The NSW Environmental Defenders Office (EDO) – the law centre which ran the case against Rio Tinto in the Land and Environment Court – was among one of more than 1,000 groups and individuals who made submissions to the Government about the changes to the mining laws. A large majority were against the proposed changes.
The EDO said the Government – by promoting the changes to the law – appeared to be saying that the economic benefits of mining would in future outweigh the negative impacts on rural towns, villages and the natural environment around them.
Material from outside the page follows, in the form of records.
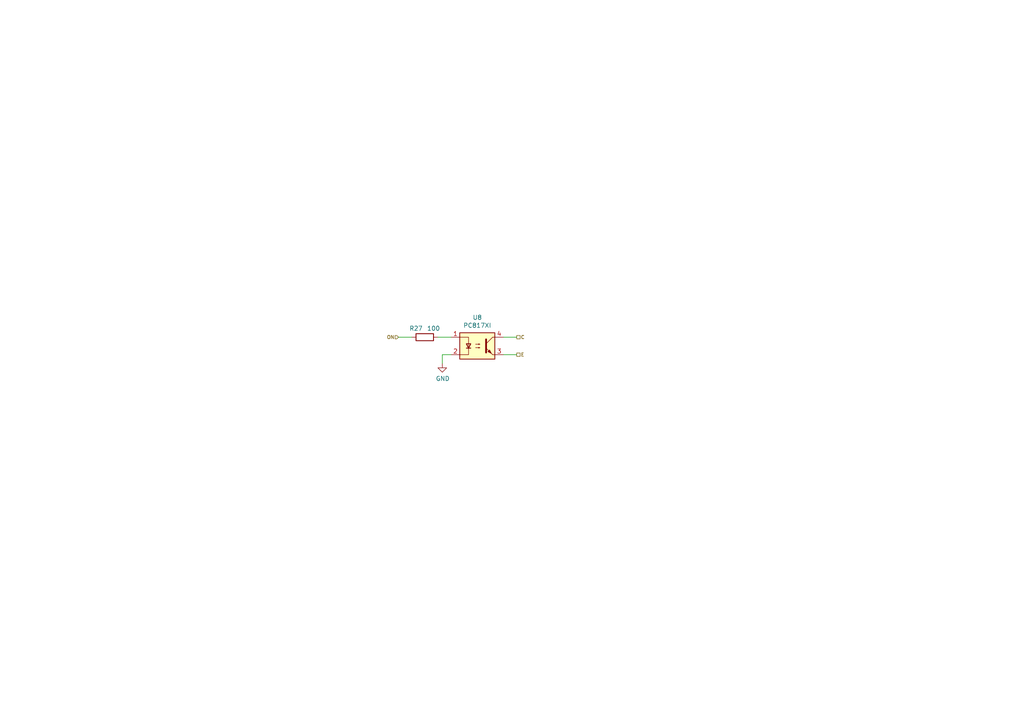
<source format=kicad_sch>
(kicad_sch (version 20230121) (generator eeschema)

  (uuid 9116f42f-8d27-4055-8fab-af8b6ed6959f)

  (paper "User" 297.002 210.007)

  (title_block
    (title "ESP-MAP (Standalone UPS Monitor)")
    (date "2024-01-07")
    (rev "rev01")
    (comment 1 "https://github.com/enriquewph/esp-map")
  )

  


  (wire (pts (xy 128.27 105.41) (xy 128.27 102.87))
    (stroke (width 0) (type default))
    (uuid 0ea0e524-3bbd-4f05-896d-54b702c204b2)
  )
  (wire (pts (xy 128.27 102.87) (xy 130.81 102.87))
    (stroke (width 0) (type default))
    (uuid 1d20c966-0439-42a1-b5e3-5e76b52f827f)
  )
  (wire (pts (xy 146.05 102.87) (xy 149.86 102.87))
    (stroke (width 0) (type default))
    (uuid 6afdccaa-d9c7-4949-88e8-e04bfdac5efc)
  )
  (wire (pts (xy 149.86 97.79) (xy 146.05 97.79))
    (stroke (width 0) (type default))
    (uuid 8634edb8-50db-43d2-95bb-5918d2cd24cc)
  )
  (wire (pts (xy 130.81 97.79) (xy 127 97.79))
    (stroke (width 0) (type default))
    (uuid d2683b99-bb18-4d41-a0c5-df26e16e4210)
  )
  (wire (pts (xy 119.38 97.79) (xy 115.57 97.79))
    (stroke (width 0) (type default))
    (uuid f368b66f-c8a4-4ccf-b925-3f03c13bf28f)
  )

  (hierarchical_label "ON" (shape input) (at 115.57 97.79 180) (fields_autoplaced)
    (effects (font (size 0.9906 0.9906)) (justify right))
    (uuid 2d916084-6196-4479-adf2-d8e271fa0c32)
  )
  (hierarchical_label "C" (shape passive) (at 149.86 97.79 0) (fields_autoplaced)
    (effects (font (size 0.9906 0.9906)) (justify left))
    (uuid 70cf3e26-e279-4e61-a2f5-466ff5585d49)
  )
  (hierarchical_label "E" (shape passive) (at 149.86 102.87 0) (fields_autoplaced)
    (effects (font (size 0.9906 0.9906)) (justify left))
    (uuid d32a1d0f-6a8f-45b4-822f-8b613131fd8a)
  )

  (symbol (lib_id "Device:R") (at 123.19 97.79 270) (unit 1)
    (in_bom yes) (on_board yes) (dnp no)
    (uuid 00000000-0000-0000-0000-000060de53ee)
    (property "Reference" "R27" (at 120.65 95.25 90)
      (effects (font (size 1.27 1.27)))
    )
    (property "Value" "100" (at 125.73 95.25 90)
      (effects (font (size 1.27 1.27)))
    )
    (property "Footprint" "Resistor_SMD:R_1206_3216Metric" (at 123.19 96.012 90)
      (effects (font (size 1.27 1.27)) hide)
    )
    (property "Datasheet" "https://www.yageo.com/upload/media/product/productsearch/datasheet/rchip/PYu-RC_Group_51_RoHS_L_11.pdf" (at 123.19 97.79 0)
      (effects (font (size 1.27 1.27)) hide)
    )
    (property "manf#" "RC1206FR-07100RL" (at 123.19 97.79 0)
      (effects (font (size 1.27 1.27)) hide)
    )
    (pin "1" (uuid 771bf096-2620-4333-a0c5-0a4bab98a5f8))
    (pin "2" (uuid 9f91bfd8-8f3f-4d5a-bdf7-3389079e3e3c))
    (instances
      (project "UPSMonitorStandalone_rev01"
        (path "/ef94502b-f22d-4da7-a17f-4100090b03a1/00000000-0000-0000-0000-00006174a55c/00000000-0000-0000-0000-0000617c924a"
          (reference "R27") (unit 1)
        )
      )
    )
  )

  (symbol (lib_id "power:GND") (at 128.27 105.41 0) (unit 1)
    (in_bom yes) (on_board yes) (dnp no)
    (uuid 00000000-0000-0000-0000-000061806f91)
    (property "Reference" "#PWR070" (at 128.27 111.76 0)
      (effects (font (size 1.27 1.27)) hide)
    )
    (property "Value" "GND" (at 128.397 109.8042 0)
      (effects (font (size 1.27 1.27)))
    )
    (property "Footprint" "" (at 128.27 105.41 0)
      (effects (font (size 1.27 1.27)) hide)
    )
    (property "Datasheet" "" (at 128.27 105.41 0)
      (effects (font (size 1.27 1.27)) hide)
    )
    (pin "1" (uuid 178e5578-5d68-4398-8704-f47adf6529dd))
    (instances
      (project "UPSMonitorStandalone_rev01"
        (path "/ef94502b-f22d-4da7-a17f-4100090b03a1/00000000-0000-0000-0000-00006174a55c/00000000-0000-0000-0000-0000617c924a"
          (reference "#PWR070") (unit 1)
        )
      )
    )
  )

  (symbol (lib_id "Isolator:PC817") (at 138.43 100.33 0) (unit 1)
    (in_bom yes) (on_board yes) (dnp no)
    (uuid 00000000-0000-0000-0000-00006181bf48)
    (property "Reference" "U8" (at 138.43 92.075 0)
      (effects (font (size 1.27 1.27)))
    )
    (property "Value" "PC817XI" (at 138.43 94.3864 0)
      (effects (font (size 1.27 1.27)))
    )
    (property "Footprint" "Package_DIP:SMDIP-4_W9.53mm" (at 133.35 105.41 0)
      (effects (font (size 1.27 1.27) italic) (justify left) hide)
    )
    (property "Datasheet" "https://www.farnell.com/datasheets/73758.pdf" (at 138.43 100.33 0)
      (effects (font (size 1.27 1.27)) (justify left) hide)
    )
    (property "manf#" "PC817XI" (at 138.43 100.33 0)
      (effects (font (size 1.27 1.27)) hide)
    )
    (pin "1" (uuid 3a4e4fbb-8bf5-41c0-966f-69d21328bd82))
    (pin "2" (uuid 274aeb68-9943-400a-904f-ffa41688403b))
    (pin "3" (uuid 327f9661-3c96-45d0-879d-a5475d6e3b26))
    (pin "4" (uuid 0f575350-c4e9-421c-ba59-ad23a25941ed))
    (instances
      (project "UPSMonitorStandalone_rev01"
        (path "/ef94502b-f22d-4da7-a17f-4100090b03a1/00000000-0000-0000-0000-00006174a55c/00000000-0000-0000-0000-0000617c924a"
          (reference "U8") (unit 1)
        )
      )
    )
  )
)

</source>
It said these communities would be even more disadvantaged under the new laws because mining developments would be more likely to encroach upon them.
Of the 38 sets of documents the Department of Planning found were caught by The Global Mail’s freedom of information request, it refused to release 20 on the grounds that their secrecy needed to be preserved because they involved the department’s staff communicating with the department’s in-house lawyers.
The department wrote: “Client legal privilege can be claimed in relation to communications between a client (in this case, departmental offices) and a lawyer (in this instance, a departmental lawyer) which are confidential in nature and were brought into existence for the dominant purpose of enabling the client to obtain , or a lawyer to give legal advice.”
And while Chris Hartcher has denied there is a connection between the Land and Environment Court’s landmark Bulga decision and his government’s plans to change planning laws to favour miners, the department’s letter to The Global Mail suggests there might be a connection: it said the information in the documents it was holding back was relevant to both the Land and Environment Court’s decision to overturn approval for Rio Tinto’s Mount Thorley Warkworth mine expansion and the subsequent proposals by the government to change planning laws in the miners’ favour.